Nene'nin olmamasına şaşırmadım ama bir gün önce borsaya bildirilen Gökhan'ın, ertesi gün anlaşamadık diye haberinin sıkması çok canımı sıktı!

Bu kadarda değil artık! Resmen Dimyat'a pirince giderken, evdeki bulgurdan olduk!

Ayrıca arkadaşlarım gibi ben de her gelişmenin basında haber olarak çıkmasından çok rahatsızım.

Yönetmek bu kadar zor olmamalı!

aynısını ekşi'de yazdım.

olmayan bir beklentiyi yaratarak kendi topuklarına sıktı yönetim.

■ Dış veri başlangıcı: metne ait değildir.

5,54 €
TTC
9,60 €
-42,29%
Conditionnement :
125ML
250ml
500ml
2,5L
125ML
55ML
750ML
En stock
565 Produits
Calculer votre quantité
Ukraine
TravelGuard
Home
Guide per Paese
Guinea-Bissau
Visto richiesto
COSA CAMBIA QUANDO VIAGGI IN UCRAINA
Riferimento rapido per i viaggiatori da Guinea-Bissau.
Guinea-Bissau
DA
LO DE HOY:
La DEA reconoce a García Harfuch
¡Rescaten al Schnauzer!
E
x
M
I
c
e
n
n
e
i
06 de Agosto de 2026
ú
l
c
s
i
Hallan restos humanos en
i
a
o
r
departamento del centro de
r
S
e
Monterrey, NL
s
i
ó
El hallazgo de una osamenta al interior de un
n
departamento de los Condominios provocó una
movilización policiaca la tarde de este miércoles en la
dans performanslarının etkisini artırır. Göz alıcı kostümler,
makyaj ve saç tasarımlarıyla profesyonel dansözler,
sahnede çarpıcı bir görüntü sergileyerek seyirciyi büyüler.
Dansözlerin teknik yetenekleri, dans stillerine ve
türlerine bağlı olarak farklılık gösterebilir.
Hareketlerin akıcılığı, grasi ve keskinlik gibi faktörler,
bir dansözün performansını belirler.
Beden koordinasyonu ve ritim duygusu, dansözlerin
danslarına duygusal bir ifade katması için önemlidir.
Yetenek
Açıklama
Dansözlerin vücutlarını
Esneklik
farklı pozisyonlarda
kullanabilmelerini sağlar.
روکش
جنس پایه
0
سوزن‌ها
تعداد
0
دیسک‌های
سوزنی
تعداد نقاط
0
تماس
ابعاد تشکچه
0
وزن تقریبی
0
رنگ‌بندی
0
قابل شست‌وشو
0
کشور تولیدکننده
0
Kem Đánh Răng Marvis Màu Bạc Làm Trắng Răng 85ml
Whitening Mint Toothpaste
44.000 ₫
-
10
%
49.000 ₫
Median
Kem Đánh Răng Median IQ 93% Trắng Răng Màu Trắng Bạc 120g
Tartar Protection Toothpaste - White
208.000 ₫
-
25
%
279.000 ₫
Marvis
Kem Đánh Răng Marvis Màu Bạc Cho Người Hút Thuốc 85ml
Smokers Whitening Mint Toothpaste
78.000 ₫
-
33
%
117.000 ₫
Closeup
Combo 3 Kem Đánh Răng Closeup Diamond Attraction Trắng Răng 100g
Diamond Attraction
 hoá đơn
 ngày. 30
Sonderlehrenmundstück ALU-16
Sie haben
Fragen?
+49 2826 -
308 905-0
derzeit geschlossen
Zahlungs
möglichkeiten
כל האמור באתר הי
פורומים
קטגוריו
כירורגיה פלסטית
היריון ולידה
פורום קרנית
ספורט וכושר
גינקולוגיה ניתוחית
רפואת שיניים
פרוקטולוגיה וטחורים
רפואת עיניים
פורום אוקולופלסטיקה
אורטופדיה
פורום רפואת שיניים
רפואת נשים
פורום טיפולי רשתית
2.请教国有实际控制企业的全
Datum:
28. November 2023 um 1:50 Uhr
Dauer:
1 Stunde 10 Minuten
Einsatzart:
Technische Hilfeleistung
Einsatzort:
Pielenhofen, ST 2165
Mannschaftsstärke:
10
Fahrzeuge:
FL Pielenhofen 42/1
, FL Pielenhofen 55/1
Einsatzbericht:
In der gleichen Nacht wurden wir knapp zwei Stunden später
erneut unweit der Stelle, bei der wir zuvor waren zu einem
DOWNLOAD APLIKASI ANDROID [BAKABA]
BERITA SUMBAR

genel görüş bir forvet alırsak iyi olurdu iken birden bire zarate'yi alıyoruz , nene'yi bitiriyoruza geldi.

aynı anda seyit ateş ,ahmet çebi , ahmet kavalcı ve fikret orman açıklama yaptı.

sadece fikret orman makul bir şekilde " nene beşiktaş'a gelmek istiyor" dedi.

diğerleri %95 bu iş bitti şeklinde konuştular.

sonuç ortada.fikret orman'ın bu adamları artık susturması gerekiyor.hem yönetimine hem takımına ciddi şekilde zarar veriyorlar.

aynen dediğin gibi üst üste gol atamadığımız 2 maç olursa fikret istifa sesleri başlayacak çok net ...

Unknown dedi ki...

Bu yönetim göreve geldiği günden beri hep destekledim.Yapılan ufak tefek hatalarla ilgili hep pozitif oldum fakat bu yönetimin transfer yönetimi YD döneminkinden bile kötü

Bu kadar amatör transfer yönetimini ben uzun zamandır görmedim.Daha hiçbirşey belli değilken, anlaştığını söylediğin oyununun klübü ile görüşmeden ,yani kısaca işi kesinleştirmeden 2-3 yöneticinin çıkı "Bu iş bitti" demesi tek kelimeyle basiretsizliktir.

Klübün ilgilendiği tüm oyuncuların basına sızması tatamiyle bir yönetimsel eksikliktir.FB Meirelesi kimsenin ruhu bile duymadan İstanbula getirdi.Bir tane yöneticinin çıkıp Meireles işi bitti diye konuştuğunu gördünüz mü?

Şu son olaylarla yönetim kendi kuyusunu kazmaya başladı.En kısa sürede transfer komitesindeki kişilerin kulağının çekilmesi gerekiyor.Her yönde Beşiktaşı profesyonelleştireceğiz diyorsanız bu kadar amatör kişilerle çalışamazsınız.